[Data extract Boundary: Start]

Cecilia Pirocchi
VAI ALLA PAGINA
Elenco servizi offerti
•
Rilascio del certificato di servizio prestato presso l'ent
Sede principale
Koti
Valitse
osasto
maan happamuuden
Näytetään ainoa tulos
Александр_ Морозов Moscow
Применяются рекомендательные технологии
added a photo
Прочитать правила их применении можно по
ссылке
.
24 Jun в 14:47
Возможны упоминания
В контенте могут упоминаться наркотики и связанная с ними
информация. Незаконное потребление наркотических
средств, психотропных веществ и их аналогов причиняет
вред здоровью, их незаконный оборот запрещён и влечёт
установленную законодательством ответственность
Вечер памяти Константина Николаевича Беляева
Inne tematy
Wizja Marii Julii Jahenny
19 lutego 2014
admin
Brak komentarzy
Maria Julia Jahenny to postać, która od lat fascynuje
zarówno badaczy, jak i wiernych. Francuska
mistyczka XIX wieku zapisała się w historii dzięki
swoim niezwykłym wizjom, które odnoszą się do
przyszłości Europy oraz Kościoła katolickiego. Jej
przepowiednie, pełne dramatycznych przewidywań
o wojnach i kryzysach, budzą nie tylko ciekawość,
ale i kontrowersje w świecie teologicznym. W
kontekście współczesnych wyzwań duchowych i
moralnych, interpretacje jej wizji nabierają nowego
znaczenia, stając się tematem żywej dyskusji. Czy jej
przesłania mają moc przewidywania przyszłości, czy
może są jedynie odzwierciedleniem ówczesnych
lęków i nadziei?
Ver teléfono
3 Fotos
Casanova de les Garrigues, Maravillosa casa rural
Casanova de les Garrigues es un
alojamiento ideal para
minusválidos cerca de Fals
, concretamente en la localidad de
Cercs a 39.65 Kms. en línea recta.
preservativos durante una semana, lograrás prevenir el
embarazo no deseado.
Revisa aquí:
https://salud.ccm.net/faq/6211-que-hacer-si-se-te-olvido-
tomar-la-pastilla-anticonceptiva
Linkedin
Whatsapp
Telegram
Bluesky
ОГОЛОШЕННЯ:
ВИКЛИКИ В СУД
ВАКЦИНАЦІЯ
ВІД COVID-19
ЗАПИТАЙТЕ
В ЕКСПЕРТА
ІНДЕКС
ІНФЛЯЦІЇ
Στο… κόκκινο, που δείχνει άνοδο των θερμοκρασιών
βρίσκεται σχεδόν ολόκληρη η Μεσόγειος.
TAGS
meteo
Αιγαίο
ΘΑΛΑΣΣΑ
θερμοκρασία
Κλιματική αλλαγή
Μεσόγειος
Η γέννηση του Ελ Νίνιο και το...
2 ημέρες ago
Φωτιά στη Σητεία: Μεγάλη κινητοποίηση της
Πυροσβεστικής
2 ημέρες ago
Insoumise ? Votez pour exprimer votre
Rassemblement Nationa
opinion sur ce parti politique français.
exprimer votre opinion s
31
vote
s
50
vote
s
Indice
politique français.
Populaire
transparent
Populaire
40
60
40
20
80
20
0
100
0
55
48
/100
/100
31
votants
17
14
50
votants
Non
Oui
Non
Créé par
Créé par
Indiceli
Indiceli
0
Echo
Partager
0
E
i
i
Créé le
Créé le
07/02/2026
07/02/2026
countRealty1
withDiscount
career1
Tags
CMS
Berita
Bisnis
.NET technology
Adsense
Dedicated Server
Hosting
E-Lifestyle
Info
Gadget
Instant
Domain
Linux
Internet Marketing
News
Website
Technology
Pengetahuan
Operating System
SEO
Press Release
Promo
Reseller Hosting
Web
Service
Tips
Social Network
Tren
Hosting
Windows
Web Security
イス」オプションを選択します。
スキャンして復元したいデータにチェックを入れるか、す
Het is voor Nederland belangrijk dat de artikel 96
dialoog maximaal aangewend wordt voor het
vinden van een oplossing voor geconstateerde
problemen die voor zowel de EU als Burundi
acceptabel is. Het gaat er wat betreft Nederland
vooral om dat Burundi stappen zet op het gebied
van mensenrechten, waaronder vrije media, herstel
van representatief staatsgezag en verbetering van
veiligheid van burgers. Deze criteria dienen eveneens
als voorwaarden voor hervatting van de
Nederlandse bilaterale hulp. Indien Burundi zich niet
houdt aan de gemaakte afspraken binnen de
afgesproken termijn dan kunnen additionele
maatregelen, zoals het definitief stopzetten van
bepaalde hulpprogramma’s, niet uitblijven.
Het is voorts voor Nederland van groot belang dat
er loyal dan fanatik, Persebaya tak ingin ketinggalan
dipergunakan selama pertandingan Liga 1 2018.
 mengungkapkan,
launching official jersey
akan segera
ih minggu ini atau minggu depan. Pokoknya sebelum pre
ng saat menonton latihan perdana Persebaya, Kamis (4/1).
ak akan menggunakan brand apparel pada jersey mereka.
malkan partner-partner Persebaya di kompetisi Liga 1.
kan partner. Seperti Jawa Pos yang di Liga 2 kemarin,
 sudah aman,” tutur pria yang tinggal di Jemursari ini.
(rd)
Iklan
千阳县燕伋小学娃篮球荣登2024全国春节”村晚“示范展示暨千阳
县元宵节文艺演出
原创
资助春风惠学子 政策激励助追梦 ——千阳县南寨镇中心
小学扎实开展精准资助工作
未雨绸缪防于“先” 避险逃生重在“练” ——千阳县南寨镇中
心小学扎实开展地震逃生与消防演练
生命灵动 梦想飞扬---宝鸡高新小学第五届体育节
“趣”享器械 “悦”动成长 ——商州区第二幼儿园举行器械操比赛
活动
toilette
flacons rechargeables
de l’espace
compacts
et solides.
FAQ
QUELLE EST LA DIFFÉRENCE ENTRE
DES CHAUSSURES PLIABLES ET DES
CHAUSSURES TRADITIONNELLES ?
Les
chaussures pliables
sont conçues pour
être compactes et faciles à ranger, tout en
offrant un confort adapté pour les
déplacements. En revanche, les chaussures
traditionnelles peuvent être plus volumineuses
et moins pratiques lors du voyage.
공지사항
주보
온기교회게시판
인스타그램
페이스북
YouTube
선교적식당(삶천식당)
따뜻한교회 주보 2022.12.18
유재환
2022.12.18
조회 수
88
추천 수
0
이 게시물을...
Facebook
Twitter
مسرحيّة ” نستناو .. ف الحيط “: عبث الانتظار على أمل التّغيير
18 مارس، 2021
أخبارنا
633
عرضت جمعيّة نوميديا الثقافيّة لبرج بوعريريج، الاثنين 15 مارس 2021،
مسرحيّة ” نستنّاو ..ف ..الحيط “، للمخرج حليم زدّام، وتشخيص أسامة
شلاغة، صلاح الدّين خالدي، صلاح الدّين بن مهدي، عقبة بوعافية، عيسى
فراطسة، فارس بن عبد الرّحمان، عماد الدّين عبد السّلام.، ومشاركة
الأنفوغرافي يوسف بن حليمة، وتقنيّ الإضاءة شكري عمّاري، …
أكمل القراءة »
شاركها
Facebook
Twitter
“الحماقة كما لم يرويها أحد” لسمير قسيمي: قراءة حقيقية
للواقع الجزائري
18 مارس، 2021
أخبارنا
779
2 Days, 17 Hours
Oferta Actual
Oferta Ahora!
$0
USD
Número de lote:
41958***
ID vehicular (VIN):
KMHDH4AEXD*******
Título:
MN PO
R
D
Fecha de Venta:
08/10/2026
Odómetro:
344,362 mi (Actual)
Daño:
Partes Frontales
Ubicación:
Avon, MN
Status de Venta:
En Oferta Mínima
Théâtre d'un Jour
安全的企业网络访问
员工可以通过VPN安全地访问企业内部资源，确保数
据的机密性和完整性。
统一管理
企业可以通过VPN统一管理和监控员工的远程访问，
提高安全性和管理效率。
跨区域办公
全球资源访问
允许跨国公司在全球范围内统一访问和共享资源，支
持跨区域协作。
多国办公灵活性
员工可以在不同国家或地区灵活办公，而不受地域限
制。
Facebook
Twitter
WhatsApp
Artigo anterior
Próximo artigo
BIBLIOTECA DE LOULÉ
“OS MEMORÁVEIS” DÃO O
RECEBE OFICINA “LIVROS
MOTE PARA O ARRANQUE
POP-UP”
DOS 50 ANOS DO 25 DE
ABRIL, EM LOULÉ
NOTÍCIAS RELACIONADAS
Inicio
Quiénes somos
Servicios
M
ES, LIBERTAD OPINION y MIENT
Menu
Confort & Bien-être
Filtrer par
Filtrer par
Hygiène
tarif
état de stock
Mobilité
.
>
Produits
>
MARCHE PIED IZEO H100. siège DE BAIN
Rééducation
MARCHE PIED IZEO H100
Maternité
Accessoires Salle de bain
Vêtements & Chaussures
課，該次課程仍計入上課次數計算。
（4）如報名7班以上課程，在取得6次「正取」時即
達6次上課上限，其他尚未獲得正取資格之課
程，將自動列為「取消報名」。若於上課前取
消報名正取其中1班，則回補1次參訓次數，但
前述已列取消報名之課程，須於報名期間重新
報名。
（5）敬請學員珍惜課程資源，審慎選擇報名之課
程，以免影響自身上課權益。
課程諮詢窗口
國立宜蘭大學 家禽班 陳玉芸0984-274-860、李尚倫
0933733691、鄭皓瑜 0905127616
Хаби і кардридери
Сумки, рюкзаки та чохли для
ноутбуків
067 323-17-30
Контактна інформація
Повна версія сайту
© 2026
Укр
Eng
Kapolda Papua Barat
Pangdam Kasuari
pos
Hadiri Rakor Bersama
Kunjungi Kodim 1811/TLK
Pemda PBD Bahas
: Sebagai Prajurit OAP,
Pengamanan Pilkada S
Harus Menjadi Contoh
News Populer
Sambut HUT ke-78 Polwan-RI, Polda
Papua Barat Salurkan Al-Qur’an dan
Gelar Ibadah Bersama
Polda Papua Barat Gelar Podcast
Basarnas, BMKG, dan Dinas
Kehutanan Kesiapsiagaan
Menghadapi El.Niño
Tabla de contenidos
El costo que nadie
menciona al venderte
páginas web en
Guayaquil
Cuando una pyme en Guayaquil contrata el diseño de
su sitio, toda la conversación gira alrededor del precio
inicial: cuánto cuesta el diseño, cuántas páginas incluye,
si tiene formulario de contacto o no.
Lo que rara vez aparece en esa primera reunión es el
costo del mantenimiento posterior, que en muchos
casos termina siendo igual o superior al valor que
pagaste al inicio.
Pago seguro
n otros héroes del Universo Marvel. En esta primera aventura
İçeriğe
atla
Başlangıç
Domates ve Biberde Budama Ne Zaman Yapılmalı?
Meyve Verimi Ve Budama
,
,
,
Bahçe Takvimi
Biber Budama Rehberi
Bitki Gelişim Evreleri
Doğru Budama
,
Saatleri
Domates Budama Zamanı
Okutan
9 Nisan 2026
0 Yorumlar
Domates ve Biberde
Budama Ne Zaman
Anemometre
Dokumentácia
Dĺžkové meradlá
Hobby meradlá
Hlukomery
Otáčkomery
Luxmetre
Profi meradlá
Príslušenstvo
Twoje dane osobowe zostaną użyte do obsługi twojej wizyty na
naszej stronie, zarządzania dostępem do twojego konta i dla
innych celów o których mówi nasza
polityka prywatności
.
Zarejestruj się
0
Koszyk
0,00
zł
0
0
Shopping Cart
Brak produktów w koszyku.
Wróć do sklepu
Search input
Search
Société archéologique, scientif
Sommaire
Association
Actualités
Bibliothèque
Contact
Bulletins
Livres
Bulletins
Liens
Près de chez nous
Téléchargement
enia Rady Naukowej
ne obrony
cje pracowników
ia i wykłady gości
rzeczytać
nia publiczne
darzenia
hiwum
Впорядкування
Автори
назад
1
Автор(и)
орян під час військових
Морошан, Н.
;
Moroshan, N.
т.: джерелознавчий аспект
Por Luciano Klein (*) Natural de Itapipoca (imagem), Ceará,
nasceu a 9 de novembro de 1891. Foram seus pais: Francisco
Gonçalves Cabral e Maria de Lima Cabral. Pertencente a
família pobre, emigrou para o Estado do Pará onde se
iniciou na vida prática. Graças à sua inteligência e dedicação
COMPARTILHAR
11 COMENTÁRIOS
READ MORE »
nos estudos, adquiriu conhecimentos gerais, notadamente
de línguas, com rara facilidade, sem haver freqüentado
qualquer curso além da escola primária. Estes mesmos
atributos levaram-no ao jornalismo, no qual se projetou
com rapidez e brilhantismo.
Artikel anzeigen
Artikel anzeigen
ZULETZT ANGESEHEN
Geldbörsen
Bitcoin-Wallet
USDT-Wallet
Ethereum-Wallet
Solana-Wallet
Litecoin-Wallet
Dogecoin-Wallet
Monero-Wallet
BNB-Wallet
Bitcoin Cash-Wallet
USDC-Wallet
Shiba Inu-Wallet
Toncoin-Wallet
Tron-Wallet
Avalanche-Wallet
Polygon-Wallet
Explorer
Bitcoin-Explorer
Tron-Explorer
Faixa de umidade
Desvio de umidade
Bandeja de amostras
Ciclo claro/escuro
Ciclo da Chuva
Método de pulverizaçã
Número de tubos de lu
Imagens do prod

[Data extract Boundary: End]

Task objective
Within the data above, how many lines contain "exprimer"? Respond with the tally alone.

Response to this task
2